Excerpt to read.

Asked and Answered

Asked and Answered: May 7

Let’s get to it:

TOM RENWICK FROM MONROE, LA: You have posted many times over the years that you do not/would not change a player from one position to play another. During the draft they took two players who were involved with position switches – Justin Layne from wide receiver to cornerback, and Zach Gentry from quarterback to tight end. Were you surprised at these picks due to their position changes and the players’ lack of experience at the drafted positions?

ANSWER: First, allow me to clarify my stance on position switches. I am opposed to doing what so many fans have suggested so regularly over the past several years, such as moving Ryan Shazier from inside linebacker to safety because of his listed weight; or Jesse James from tight end to safety, because of his height and background catching the football; or Bud Dupree from outside linebacker to inside linebacker, because of an injury; or T.J. Watt from outside linebacker to inside linebacker, for a variety of reasons. I believe it would be foolish to draft a player to play one position and then switch him to another position after he has reached the professional level, because asking someone to learn a completely different position at the highest level of the sport isn’t giving the guy his best chance to succeed, and if that guy happens to be a high draft choice, it makes even less sense.

Provided data.
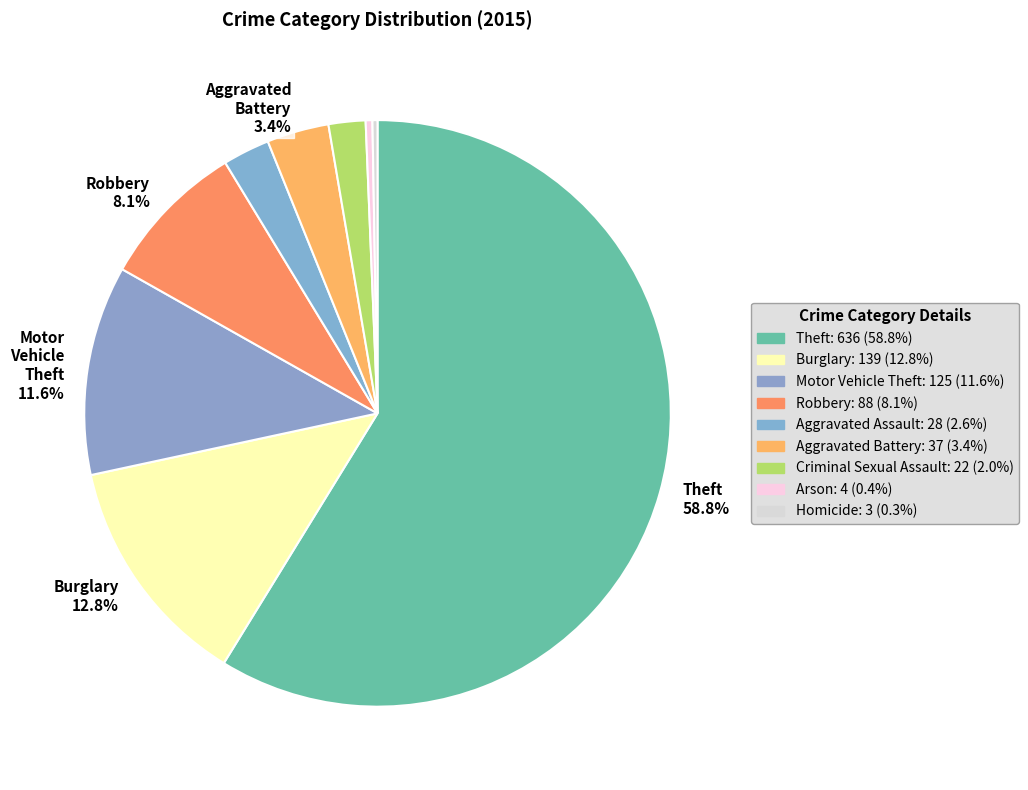

Which slice is the largest?

Theft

Questions.
1. Answer these questions using the Asked and Answered column:
(a) According to the reader's question, from which position was Zach Gentry switched, and to which?
(b) Where is the reader who sent the question from?
(c) To which position did fans suggest moving Jesse James?
2. Extend the Asked and Answered column, beginning after its last sentence.
The material that comes with the Asked and Answered column is not needed here.

Answers by item number.
1.
(a) From quarterback to tight end.
(b) Monroe, LA.
(c) Safety.

2.
There is another category of player, which would include Antwaan Randle El, Al Villanueva, and Rosie Nix, where a position switch is the guy’s only chance at an NFL career. And then the third category – to which Justin Layne and Zach Gentry belong – where a player made the switch early in his college career and has had a chance to establish himself at his new position before entering the NFL.

Yes, Justin Layne played wide receiver and switched to cornerback, but he only played in one college game at wide receiver before switching to cornerback, and that happened during his freshman season. By the end of his freshman season, Layne had started five of the last seven games, all at cornerback. In his next two college seasons, Layne was primarily a cornerback, and he finished at Michigan State with 26 starts, all at cornerback, and of the 34 games in which he appeared, 33 of those were as a cornerback.

Zach Gentry arrived at Michigan as a quarterback, but he didn’t see the field as a freshman in 2015, and by the time he did get onto the field the following season he already had made the switch to tight end. He saw action in seven games as a tight end in 2016; in 2017 he played in all 13 games, with 11 starts, all at tight end; and he was a full-time starter in 2018 at tight end.

These are examples of the kinds of position switches that can work, because the move is made early enough to give the player a realistic chance to adapt before trying to make a living as a professional.

JOHN DAVID ROY FROM HOOKSTOWN, PA: Was D.K. Metcalf on the Steelers’ draft board? Would they have taken him with the 66th overall pick if he were available?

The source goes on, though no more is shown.